■ READING TEXT:
# Mexico Tourism



## conklinwh (Dec 19, 2009)

Not sure how many of you saw this but thanks to Alvin Starkman I was able to link to the following on how Mexico was able to change the direction of international tourism from down 2009-2010 to record up 2010-2011.
Interesting set of approaches, including testimonials from both expats and satisfied tourists.
Rebranding Mexico, Beyond Beaches And Bullets | Fast Company


----------



## ptrichmondmike (Aug 26, 2010)

wh, any idea of where that photo was taken? Are those guys "voladores?" Those costumes are spectacular, from what little we can see.


----------



## Longford (May 25, 2012)

conklinwh said:


> Not sure how many of you saw this but thanks to Alvin Starkman I was able to link to the following on how Mexico was able to change the direction of international tourism from down 2009-2010 to record up 2010-2011.
> Interesting set of approaches, including testimonials from both expats and satisfied tourists.
> Rebranding Mexico, Beyond Beaches And Bullets | Fast Company


Personally, I don't place much, if any, confidence in any of the sources mentioned. They're all pimps for the Mexican travel industry. I also don't place my trust, completely, in press releases. Mexico has been more successful than in the past because, finally, it's diversified its promotional efforts in the wake of the still declining number of tourists coming from it's major draw, the USA. Travel from the USA didn't increase last year; it was down a reported 3%. And ask people working in the tourism industry in many of the most popular destinations in Mexico and they're likely to tell you they haven't seen the increased number of tourists, overally, the Mexican tourism secretariat is claiming. The war and the terrorism will decrease some day and let's all hope Mexico and Mexicans recover well and prosper.

■ BRIEF A:
Recast the text lines of the entries below as a Markdown table with the columns "Row" and "Line": one numbered row per line, with blank lines skipped. Leave the pictures out.

■ SUPPLIED DATA:
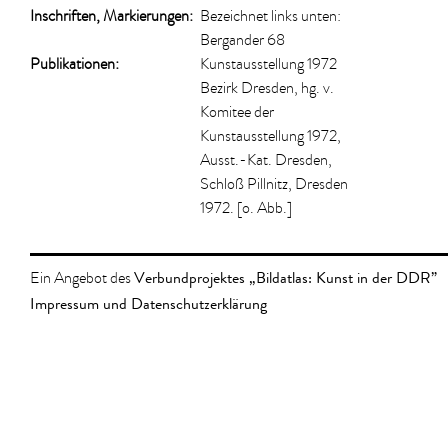
Inschriften, Markierungen:
Bezeichnet links unten:
Bergander 68
Publikationen:
Kunstausstellung 1972
Bezirk Dresden, hg. v.
Komitee der
Kunstausstellung 1972,
Ausst.-Kat. Dresden,
Schloß Pillnitz, Dresden
1972. [o. Abb.]
Verbundprojektes „Bildatlas: Kunst in der DDR”
Ein Angebot des
Impressum und Datenschutzerklärung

■ BRIEF B:
Repeat the passage of the Mexico tourism thread starting at "Personally, I don't" and ending at "well and prosper.", word for word.

■ WRITTEN ANSWER A:
| Row | Line |
|---|---|
| 1 | Inschriften, Markierungen: |
| 2 | Bezeichnet links unten: |
| 3 | Bergander 68 |
| 4 | Publikationen: |
| 5 | Kunstausstellung 1972 |
| 6 | Bezirk Dresden, hg. v. |
| 7 | Komitee der |
| 8 | Kunstausstellung 1972, |
| 9 | Ausst.-Kat. Dresden, |
| 10 | Schloß Pillnitz, Dresden |
| 11 | 1972. [o. Abb.] |
| 12 | Verbundprojektes „Bildatlas: Kunst in der DDR” |
| 13 | Ein Angebot des |
| 14 | Impressum und Datenschutzerklärung |

■ WRITTEN ANSWER B:
Personally, I don't place much, if any, confidence in any of the sources mentioned. They're all pimps for the Mexican travel industry. I also don't place my trust, completely, in press releases. Mexico has been more successful than in the past because, finally, it's diversified its promotional efforts in the wake of the still declining number of tourists coming from it's major draw, the USA. Travel from the USA didn't increase last year; it was down a reported 3%. And ask people working in the tourism industry in many of the most popular destinations in Mexico and they're likely to tell you they haven't seen the increased number of tourists, overally, the Mexican tourism secretariat is claiming. The war and the terrorism will decrease some day and let's all hope Mexico and Mexicans recover well and prosper.